A Spy Story: Sergei Skripal Was a Little Fish. He Had a Big Enemy.

Visits: 6

“He missed Russia,” said Ross Cassidy, a burly former submariner who became one of his closest friends. Lisa Carey, another neighbor, observed the Russian on his daily rounds, walking to the Bargain Stop in his tracksuit to buy scratch tickets.

“He used to boast about being a spy, and we would all laugh at him,” she said. “We thought he was mental.”

He did have secrets, though. Mr. Skripal traveled regularly on classified assignments organized by MI6, offering briefings on the G.R.U. to European and American intelligence services. Such assignments may be devised as a way to keep a former spy busy, said Nigel West, a British intelligence historian. It is not unusual, he said, for defectors to feel bored and underappreciated, something he called “post-usefulness syndrome.”

“Case officers are very aware of it,” Mr. West said. “When the time comes, and they say ‘Don’t call me, I’ll call you,’ you may well say, ‘I’ve got something very interesting to do.’ That’s what tends to happen. Their status has been slightly exaggerated and enhanced, and they start swallowing their own bathwater.”

Contacts with fellow intelligence officers took him back to the old days. He made repeated visits to consult with the CNI, the spy service in Spain. He traveled to Estonia and the Czech Republic, among other places.

“Basically they were meetings of people from the same field who used to sit on opposite sides,” said a European intelligence official, speaking on the condition of anonymity to characterize Mr. Skripal’s 2012 visit to Prague. “They had lunch together. It lasted for hours. It was great fun.”

The British government, which helped arrange Mr.

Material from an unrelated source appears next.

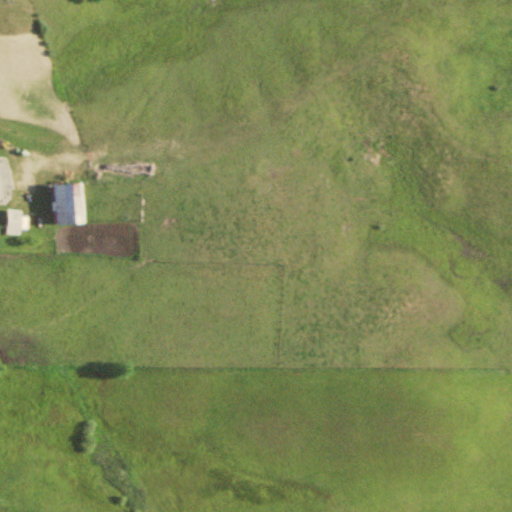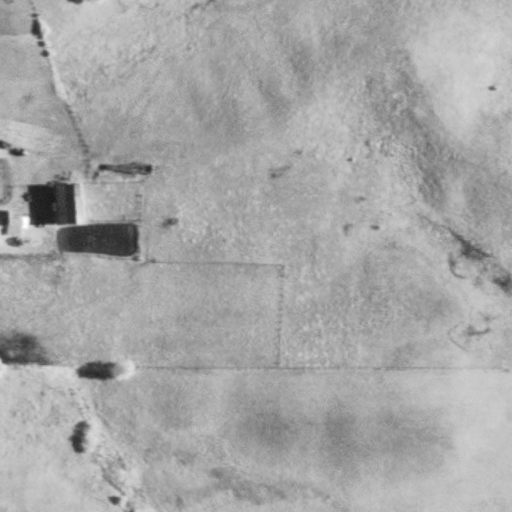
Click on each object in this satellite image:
building: (61, 203)
building: (10, 221)
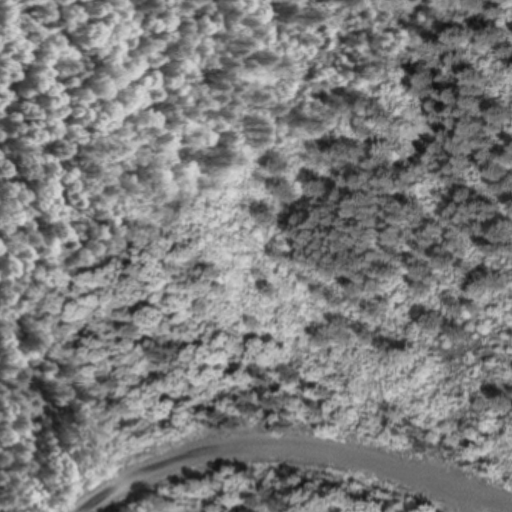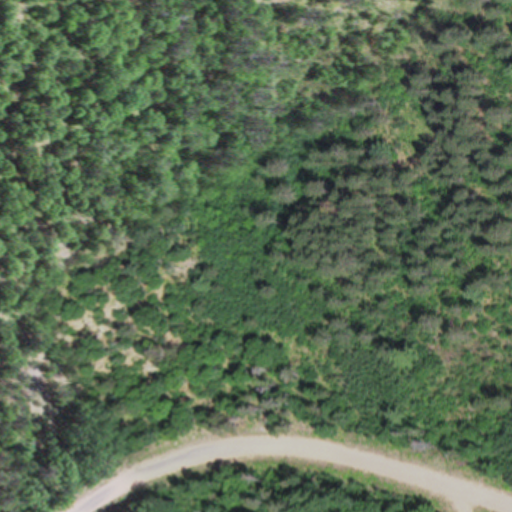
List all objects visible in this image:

Skripal’s assignments, has said nothing about them, and British espionage experts shrug them off as unremarkable lectures. But it remains unclear what information Mr. Skripal was passing on. And Russian officials may have been more judgmental than their British colleagues suspected, said Aleksei A. Venediktov, editor in chief of the Moscow radio station Ekho Moskvy, which has reported extensively on the case.